• _Limb landmark coordinates_:

=== Begin Enclosure ===

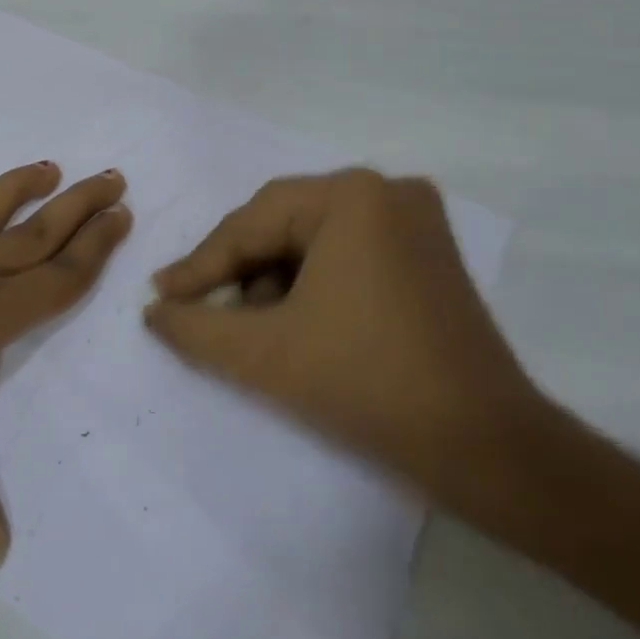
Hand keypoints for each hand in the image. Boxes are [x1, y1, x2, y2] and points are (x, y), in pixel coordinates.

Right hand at [142, 168, 545, 513]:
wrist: (487, 448)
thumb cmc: (366, 384)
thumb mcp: (262, 354)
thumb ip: (193, 327)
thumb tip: (153, 311)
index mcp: (350, 196)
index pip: (251, 224)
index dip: (199, 265)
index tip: (160, 295)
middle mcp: (386, 191)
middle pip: (282, 225)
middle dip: (238, 270)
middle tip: (199, 306)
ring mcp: (416, 219)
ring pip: (313, 239)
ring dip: (273, 279)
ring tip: (252, 325)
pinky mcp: (430, 252)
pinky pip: (348, 252)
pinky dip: (313, 282)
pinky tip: (298, 321)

=== End Enclosure ===

• _BRIEF_:
Leave out the pictures and give the rest of the records again exactly.

• _RESPONSE TO THE EXERCISE_:
Hand keypoints for each hand in the image. Boxes are [x1, y1, x2, y2] and points are (x, y), in pixel coordinates.

Right hand at [142, 168, 545, 513]:
wrist: (487, 448)
thumb cmc: (366, 384)
thumb mcp: (262, 354)
thumb ip: (193, 327)
thumb tip: (153, 311)
index mcp: (350, 196)
index pip: (251, 224)
index dip: (199, 265)
index tip: (160, 295)
middle mcp: (386, 191)
middle pip: (282, 225)
middle dip: (238, 270)
middle tip: (199, 306)
ring mcp: (416, 219)
ring pip: (313, 239)
ring dip: (273, 279)
ring tip: (252, 325)
pinky mcp: (430, 252)
pinky pip: (348, 252)
pinky dip: (313, 282)
pinky tip: (298, 321)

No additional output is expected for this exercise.